TransDecoder / TransDecoder

TransDecoder source
Other
267 stars 58 forks source link

Integration with ParaFly #1

Closed macmanes closed 9 years ago

macmanes commented 9 years ago

One of the nice things about early TransDecoder versions was it's integration with ParaFly - which made running large numbers of hmmscan jobs on a workstation very easy and fast. The new TransD lacks that, which I think is unfortunate. HpcGridRunner is great for people who have that type of resource available, but ParaFly was perfect for those of us with multi-core workstations.

So, what I'm saying is maybe we need a 'prep_for_parafly` utility that would take a multifasta file as input, along with blastp or hmmscan command, and output a file containing the commands that ParaFly could then act upon..

Maybe something like this already exists..

brianjohnhaas commented 9 years ago

Hi Matt,

If you're not going to run it as distributed on a compute farm, I wonder if just running hmmscan with --cpu multithreading will be sufficient, not requiring parafly. Parafly is best used when the system isn't already multithreaded, as it's a cheap way to make it so.

macmanes commented 9 years ago

No way.. I have a 'average' sized dataset that has still running with multithreaded hmmscan for over 48 hours now. The whole TransD pipeline used to take only a fraction of that using parafly. hmmscan is only weekly threaded - so as to say --cpu 1 is roughly equal to -cpu 8 or higher.

brianjohnhaas commented 9 years ago

gotcha. What I'll do is to add an option to HPC GridRunner to just run it using parafly. You can then write a little wrapper to make your TransDecoder installation run with just a single command (again).

On Tue, Feb 3, 2015 at 7:59 AM, Matt MacManes notifications@github.com wrote:

No way.. I have a 'average' sized dataset that has still running with multithreaded hmmscan for over 48 hours now. The whole TransD pipeline used to take only a fraction of that using parafly. hmmscan is only weekly threaded - so as to say --cpu 1 is roughly equal to -cpu 8 or higher.

— Reply to this email directly or view it on GitHub https://github.com/TransDecoder/TransDecoder/issues/1#issuecomment-72645916 .

Brian J. Haas The Broad Institute http://broadinstitute.org/~bhaas http://broad.mit.edu/~bhaas

brianjohnhaas commented 9 years ago

I added a --parafly_only parameter to the HPC GridRunner BioIfx/hpc_FASTA_GridRunner.pl script, so now you can just rely on parafly / local parallel processing for both pfam and blast searches.

macmanes commented 9 years ago

awesome!

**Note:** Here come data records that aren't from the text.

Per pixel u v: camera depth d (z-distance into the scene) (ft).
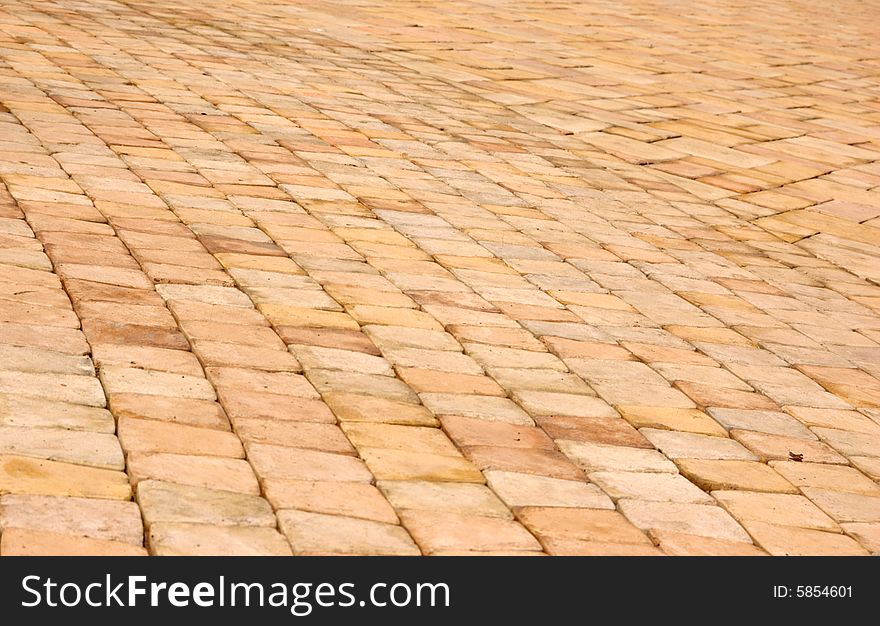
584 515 12.39
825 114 41.75
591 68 44.19
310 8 48.96
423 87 36.45
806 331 20.62
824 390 17.80
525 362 16.58
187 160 23.88
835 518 13.48
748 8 69.62
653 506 12.91
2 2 38.50
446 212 23.68
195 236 19.38
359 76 36.45
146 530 10.62
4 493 10.72
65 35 34.81
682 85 43.21
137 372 13.88
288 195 22.80
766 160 33.96
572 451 13.96
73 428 12.21
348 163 26.03
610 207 26.68
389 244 20.95
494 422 14.38
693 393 16.61
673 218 26.84
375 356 15.81
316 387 14.46
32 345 14.02
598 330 18.53
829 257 25.99
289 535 10.98
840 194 31.50
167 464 11.85
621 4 64.03
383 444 13.24
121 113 26.78
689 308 20.65
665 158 32.45
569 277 21.06
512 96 37.24
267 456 12.44
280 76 34.24
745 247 25.55
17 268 16.42
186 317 15.87
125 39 35.78
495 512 12.10
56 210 19.29
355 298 17.92
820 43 59.11
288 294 17.52
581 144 32.45
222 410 13.34
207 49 36.45
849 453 15.52
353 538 11.11
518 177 27.68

HPC GridRunner is a really sweet utility, especially now with the added functionality!

brianjohnhaas commented 9 years ago

I still need to add it to the basic cmd runner, but it's in the fasta-based one for now. We'll advertise it in the next release.

best,

~brian

On Tue, Feb 3, 2015 at 9:15 AM, Matt MacManes notifications@github.com wrote:

awesome! HPC GridRunner is a really sweet utility, especially now with the added functionality!

— Reply to this email directly or view it on GitHub https://github.com/TransDecoder/TransDecoder/issues/1#issuecomment-72656839 .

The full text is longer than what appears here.